Exercise – Apart from the images, output the data below exactly.

*** Opening of Data under study ***

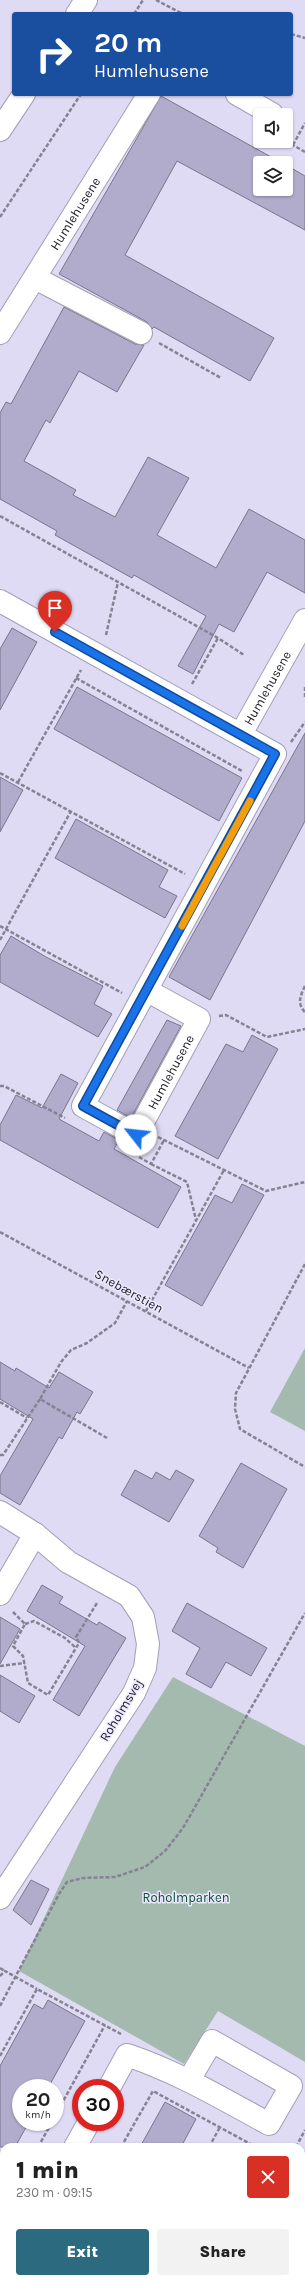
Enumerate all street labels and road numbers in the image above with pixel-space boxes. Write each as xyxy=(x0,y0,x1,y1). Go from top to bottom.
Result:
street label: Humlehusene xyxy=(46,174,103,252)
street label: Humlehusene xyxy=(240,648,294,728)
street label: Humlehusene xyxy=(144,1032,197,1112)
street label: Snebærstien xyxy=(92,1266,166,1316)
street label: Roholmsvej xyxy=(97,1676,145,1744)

*** Close of Data under study ***

Task output –
Enumerate all street labels and road numbers in the image above with pixel-space boxes. Write each as xyxy=(x0,y0,x1,y1). Go from top to bottom.
Result:
street label: Humlehusene xyxy=(46,174,103,252)
street label: Humlehusene xyxy=(240,648,294,728)
street label: Humlehusene xyxy=(144,1032,197,1112)
street label: Snebærstien xyxy=(92,1266,166,1316)
street label: Roholmsvej xyxy=(97,1676,145,1744)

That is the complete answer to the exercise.